Como o estudo foi conduzido

Para o estudo, foram entrevistadas 50 famílias de 12 escolas primárias localizadas na Inglaterra. Descobriu-se que uma grande parte das crianças (88% delas), participavam de atividades extracurriculares de quatro a cinco dias por semana, com 58% praticando mais de uma dessas atividades por dia.

O envolvimento em atividades extracurriculares parece dominar a vida familiar, especialmente para pais com mais de um filho. E consequentemente, as famílias começaram a ter menos tempo para passar com as crianças, além de estarem gastando muito mais dinheiro e energia para garantir estas práticas aos filhos.

Uma das mães entrevistadas para o estudo, alegou que seu filho não conseguia levantar durante as manhãs caso alguma das atividades extracurriculares fossem canceladas. "Ele ficava extremamente triste e sem vontade para realizar outras coisas durante o dia", disse a mãe em entrevista ao periódico.

Conclusões

Após a análise dos dados, os estudiosos apontam que há também uma intensa pressão por parte dos pais e das instituições de ensino para que as crianças tenham uma rotina cheia, que as mantenham ocupadas integralmente.

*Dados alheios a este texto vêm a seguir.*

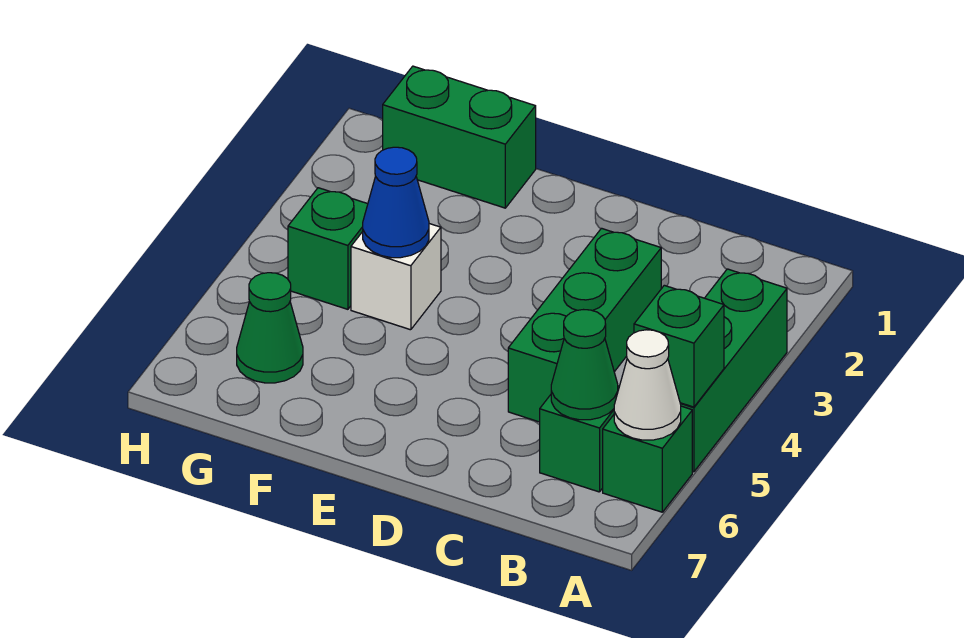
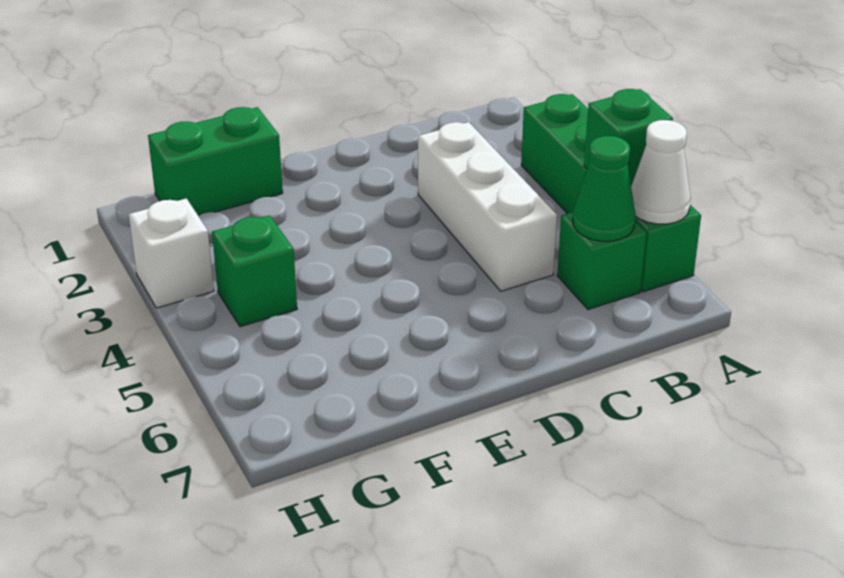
green 1x3 brick [508,228,661,422] -> white 1x3 brick [418,122,557,291]
white 1x1 brick [351,224,441,330] -> white 1x1 brick moved to [129,198,214,308]
blue 1x1 cone [363,147,429,258] -> none
green 1x1 cone [237,273,303,383] -> none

"Os pais têm boas intenções ao incluir os filhos em diversas atividades. Eles querem que eles absorvam a maior quantidade de conhecimento que puderem, para que possam inteirar-se em diversas áreas", diz Sharon Wheeler, autor do estudo. "Eles acreditam que tais atividades irão beneficiar as crianças à curto prazo, através da atividade física e do desenvolvimento de grupos de amigos, e à longo prazo, potencializando seus intelectos, tendo em vista a carreira das crianças", conclui.

"Entretanto, nosso estudo mostra que os resultados podem ser diferentes. Por mais que estes benefícios possam ser atingidos, uma rotina turbulenta e com excesso de atividades causa uma tensão no relacionamento familiar, além de causar danos ao desenvolvimento e bem estar das crianças", afirma Wheeler.

É necessário buscar o equilíbrio. Os pais não devem se sentir pressionados a colocar os filhos em diversas aulas, sobre variados assuntos. Uma menor quantidade de atividades extracurriculares permite que as crianças possam ter um desenvolvimento da fase infantil de maneira sadia, aproveitando momentos de lazer e afetividade com os pais, o que ocasionará em menos estresse tanto no presente, quanto no futuro delas.